> _Challenges_
**1.** In the email thread about a slow create table statement, what does a covering index remove the need for?
**2.** Pick up the email thread about a slow create table statement right after its final line and keep writing it.

Re: Slow create table statement

From: Andy Sayer <>
Date: Wed, 8 Jul 2020 08:08:49 +0100
Message-ID: <>

Hi Ram,

Covering index means that it covers every column that’s required by the query (even the ones in your select). Judging by the cost in the plan, it’s unlikely the index used contained more than one column. Covering indexes remove the need for table access. You would need to weigh up the cost of creating an index the size of the table and the reward (this query gets faster).


On Wed, 8 Jul 2020 at 03:25, Ram Raman <> wrote:

> Thank you Tim and Andy,
> " besides making a covering index" Andy, there is a covering index which
> makes the access of CLN_EVNT table by index, per the plan
> On Tue, Jul 7, 2020 at 5:39 PM Andy Sayer <> wrote:
>> Tim,
>> "Load as select" means it's doing direct path load. The additional step
>> of "OPTIMIZER STATISTICS GATHERING" also only appears for direct path load.
>> We can also tell that the insertion into the table is done in parallel as
>> we are still using PCWP in the IN-OUT column, it only serializes about the
>> load.
>> Thanks,
>> Andy
>> On Tue, 7 Jul 2020 at 23:25, Tim Gorman <> wrote:
>>> Ram,
>>> Perhaps it is serializing on the INSERT phase of the CTAS, keeping in
>>> mind that the CREATE clause both creates the table and does the insert?
>>> Perhaps...
>>> CREATE TABLE ... PARALLEL 8 SELECT /*+ full(ce) parallel(ce,8)
>>> */ CE.* FROM ... ;
>>> Unless you are required to perform CTAS in one statement, could you
>>> perhaps split it into two steps, the first to create the table and the
>>> second to populate it? So as an alternative...

> _Source excerpt_
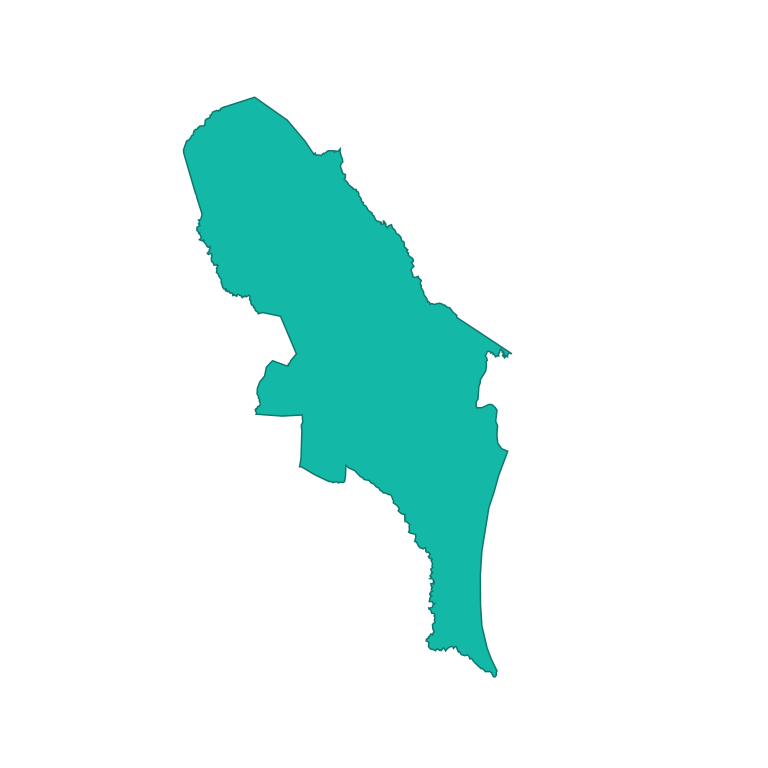 outline of Choma, Southern, Zambia, rotated 342°
{"feature_id": "96606910B73975181244202", "entity_name": "Choma", "entity_type": "district", "adm_level": 2, "iso_a3": "ZMB", "parent_name": "Zambia", "parent_adm1": "Southern", "projection": "natural_earth1", "projection_center": [26.92, -16.86], "detail": "fine", "context": "isolated", "style": "filled", "palette": "teal", "viewbox_px": 768, "rotation_deg": 342, "n_neighbors": 0, "source": "geoboundaries", "source_scale": "gbopen_adm2", "svg_char_len": 6122}
<svg xmlns="http://www.w3.org/2000/svg" viewBox="0 0 768 768"><g transform="rotate(342 384 384)"><path d="M373.5,103.1L349.6,71.3L315.7,71.2L313.5,71.8L312.8,73.0L311.4,72.7L310.8,73.3L309.6,72.1L305.2,72.4L302.9,74.7L301.7,74.6L301.1,76.8L296.6,77.3L295.4,78.2L293.6,82.4L291.5,82.7L288.7,81.8L286.2,82.8L285.6,83.7L282.9,83.8L281.2,84.9L279.3,88.3L277.9,88.4L274.7,91.3L271.4,91.9L265.6,99.5L264.9,102.8L263.6,144.9L264.1,146.9L263.6,148.3L263.5,166.3L260.6,170.8L258.3,170.8L258.9,172.0L257.7,174.2L257.0,174.4L257.9,176.5L254.6,177.1L253.5,180.2L254.4,181.4L254.4,183.1L255.2,183.2L254.5,183.9L255.3,184.9L255.4,187.9L255.2,188.8L253.0,189.7L255.5,191.8L256.9,191.1L257.2,191.7L256.6,192.6L258.4,198.1L258.1,198.6L259.4,199.8L261.2,199.5L260.9,200.9L259.3,202.3L259.2,203.5L256.3,205.1L257.1,206.6L259.5,206.3L260.4,207.1L259.7,209.8L258.7,210.7L257.9,213.9L259.2,216.7L259.0,218.4L261.4,219.2L261.9,218.7L262.8,219.9L260.5,222.1L260.9,222.6L259.1,226.2L260.4,228.3L260.3,230.6L261.6,234.5L260.6,236.6L260.5,242.2L261.2,244.3L262.9,244.5L262.6,245.5L263.0,245.8L262.1,246.2L262.4,246.7L263.3,246.8L263.9,248.0L265.2,247.9L265.6,249.8L268.0,251.1L267.6,253.0L268.9,252.6L268.9,253.5L270.4,254.1L270.8,254.9L271.5,254.8L271.3,253.9L273.1,253.6L274.1,255.1L275.5,255.8L275.4,257.3L276.0,258.1L276.9,257.5L278.6,257.9L279.1,257.2L280.1,258.5L283.2,257.8L283.5,259.6L282.2,262.4L283.1,264.3L282.4,265.3L282.5,267.9L283.9,269.1L283.7,271.0L284.6,271.4L284.4,274.3L286.0,276.6L286.2,278.4L290.6,278.5L306.5,287.6L310.0,328.3L302.3,333.1L300.9,335.0L299.2,335.4L298.8,337.1L296.9,336.6L285.2,327.4L277.4,331.6L272.8,339.6L266.5,343.6L262.2,349.0L260.2,354.2L260.8,357.3L260.3,358.4L261.0,360.5L260.1,361.6L260.4,363.8L259.5,366.2L256.7,366.5L256.1,367.9L254.7,367.8L254.6,368.8L253.5,368.9L253.8,372.4L253.1,373.2L277.4,383.1L296.7,388.2L294.9,395.3L292.5,397.7L291.5,402.8L282.0,429.4L278.1,436.6L280.4,437.7L289.6,448.4L301.6,459.8L304.2,460.8L304.8,461.9L308.7,462.2L309.9,464.0L312.2,463.9L314.8,465.1L316.4,464.5L318.9,459.7L322.6,449.6L324.8,453.2L329.4,457.3L332.9,464.7L334.4,466.2L335.6,468.7L340.0,471.1L341.1,474.0L343.5,476.1L344.7,479.2L347.0,481.5L347.5,484.1L348.9,485.4L349.7,487.4L352.2,488.4L354.1,490.6L355.2,490.6L356.5,492.4L356.9,498.3L356.1,499.9L358.9,503.5L360.1,507.0L358.3,509.0L360.6,512.9L363.8,514.7L363.0,515.6L362.6,517.1L363.0,517.8L362.1,518.6L361.5,521.4L363.0,521.8L365.0,525.8L364.0,527.0L363.0,531.0L361.6,532.4L363.2,534.2L366.8,536.1L367.4,537.6L367.0,539.4L364.5,543.2L366.0,544.4L366.7,548.7L367.6,550.8L370.5,553.0L372.2,552.2L372.9,552.6L372.0,556.1L372.7,557.4L374.1,557.6L375.2,559.7L374.5,561.0L372.8,562.0L373.7,564.3L374.9,564.5L375.6,565.7L374.3,566.3L374.7,569.7L373.4,571.9L373.6,573.5L371.7,574.2L371.1,575.3L371.9,578.3L370.9,578.0L370.5,579.5L368.6,580.6L368.5,581.2L369.3,581.8L368.8,583.0L367.7,583.3L368.8,583.8L369.3,583.4L370.2,584.8L370.8,587.8L369.7,589.3L369.5,588.2L369.1,589.3L366.8,588.3L366.5,591.5L367.3,592.1L365.4,593.9L366.1,596.0L364.4,596.1L363.3,597.1L363.4,597.9L362.7,597.9L362.6,599.2L363.9,600.2L361.8,601.3L359.8,605.0L362.5,605.8L363.1,608.5L363.8,608.6L362.3,609.2L361.5,611.1L358.6,611.4L357.3,610.8L357.2,611.8L358.7,613.6L358.5,616.7L360.6,617.6L361.0,619.5L360.0,620.1L360.4,621.8L358.8,624.4L359.0,626.1L355.8,627.7L354.7,632.0L355.2,633.2L354.7,635.8L353.8,635.9L352.7,637.7L351.3,636.2L349.4,638.0L348.2,638.3L347.9,639.5L346.6,639.4L345.1,640.3L344.7,641.4L346.9,643.5L345.2,647.3L345.5,648.6L346.4,650.5L349.0,651.9L350.6,653.6L352.9,652.0L354.4,654.4L355.1,654.2L355.9,655.2L359.0,653.4L359.9,655.3L360.0,656.9L362.8,655.1L365.3,654.5L367.3,654.4L368.2,655.3L368.4,657.0L370.6,655.6L371.1,656.0L371.7,657.1L371.6,659.5L372.2,660.1L371.7,661.1L372.3,662.2L373.2,662.3L373.8,665.1L376.7,667.3L380.0,667.6L380.9,670.2L380.7,672.0L382.5,672.2L383.9,676.6L388.4,684.7L389.7,685.0L391.6,688.9L395.9,690.2L397.1,692.1L397.6,696.2L399.1,696.8L400.9,695.6L401.6,693.0L402.8,691.8L401.0,678.8L400.5,666.8L402.3,644.5L407.6,623.7L416.6,595.4L425.4,573.2L445.6,533.9L455.0,521.2L464.7,506.6L480.9,486.2L475.9,481.9L473.9,475.5L475.5,467.6L479.1,458.9L478.7,453.9L483.4,443.9L482.5,440.8L480.3,436.9L477.5,435.9L470.0,436.8L465.0,435.4L464.9,433.1L466.3,429.4L468.7,427.4L473.5,415.6L475.7,412.9L476.9,409.8L484.7,403.1L486.9,398.8L488.2,394.1L489.5,393.5L489.7,390.6L488.9,388.2L490.3,387.5L492.2,385.0L494.6,385.7L495.2,387.7L496.4,387.2L497.0,387.7L496.9,389.5L497.8,389.7L498.6,392.7L499.5,392.2L501.8,392.8L502.2,390.4L503.4,390.1L504.9,387.1L505.9,386.8L505.7,388.0L506.9,388.9L506.3,390.1L507.4,390.4L506.8,391.8L507.7,392.1L505.7,393.4L505.9,394.4L507.2,393.7L507.7,394.2L506.5,395.2L506.7,396.4L508.7,395.1L509.8,396.3L510.1,395.1L512.5,392.9L515.0,394.9L473.7,343.1L474.4,341.2L471.9,337.2L470.2,332.0L467.5,330.2L466.2,327.7L464.8,327.3L463.5,325.4L461.3,324.2L456.1,323.8L454.4,322.3L452.4,322.3L452.8,321.7L452.4,320.3L450.9,319.5L451.4,318.6L450.8,318.2L451.1,316.0L449.5,311.1L450.1,308.8L449.1,303.6L450.0,301.9L449.3,299.9L451.5,297.0L449.7,294.1L449.8,292.3L448.7,292.0L447.6,292.7L444.5,291.0L445.1,289.3L444.9,284.1L446.0,282.6L448.8,281.4L447.6,276.9L449.6,276.6L450.3,274.7L449.5,272.4L447.9,271.0L447.0,268.4L447.8,267.1L447.1,266.5L446.7,264.1L448.0,263.8L445.8,259.8L446.8,255.9L446.4,254.3L445.3,253.8L445.1,253.1L445.4,249.9L444.2,246.6L442.3,244.7L441.9,241.0L440.3,238.2L440.3,234.8L437.1,235.0L435.5,236.5L434.5,234.3L435.2,232.4L434.2,229.0L433.7,228.9L433.7,231.7L431.2,231.3L430.5,230.8L431.5,229.6L429.2,227.6L428.2,227.5L426.8,225.5L426.3,221.0L425.4,219.9L425.4,217.5L422.7,214.2L421.9,209.5L419.8,207.0L420.4,204.9L419.2,203.6L419.4,200.2L418.2,196.9L418.9,195.0L418.7,193.3L417.5,192.0L417.6,190.4L414.9,189.1L415.0,188.1L412.3,184.1L411.3,180.4L409.4,177.0L410.8,176.1L412.1,172.9L409.9,171.1L409.8,163.6L411.3,161.2L413.3,160.3L414.1,156.5L413.7,155.7L413.9,149.8L415.0,146.9L411.9,148.6L409.9,147.3L408.5,148.2L408.3,146.6L403.0,144.9L398.3,146.5L397.8,145.9L394.7,147.3L392.5,145.9L390.3,145.5L389.9,143.0L388.3,144.0L383.9,128.5L373.5,103.1Z" fill="#14b8a6" stroke="#0f766e" stroke-width="1.5"/></g></svg>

> _Answers for the exercise_
**1.** Table access.

**2.**
>>> SELECT /*+ full(ce) parallel(ce,8) */ CE.* FROM ... ;
>>> This way you can use the APPEND hint to force direct-path INSERTs which
>>> are far more efficient than conventional INSERTs; I'm not sure if LOAD AS
>>> SELECT (HYBRID TSM/HWMB)" is direct-path or conventional? At any rate,
>>> with an APPEND hint you can be certain. You'll also get to specify the
>>> PARALLEL hint on the INSERT statement as well as the SELECT statement, to
>>> make sure of PX pipelining. Also, not sure if your session is enabled for
>>> parallel DDL or parallel DML, but if you break it into two operations, you
>>> will only need parallel DML.
>>> Hope this helps?
>>> -Tim
>>> On 7/7/2020 2:48 PM, Ram Raman wrote:
>>> Hi,
>>> We are trying to create a table by pulling information from a big table,
>>> the create statement is taking too long. However when I run select count(*)
>>> with the same query it comes back in seconds. While the CREATE statement is
>>> running I see waits on parallel read almost all the time, however, I do not
>>> see the same waits during select count(*).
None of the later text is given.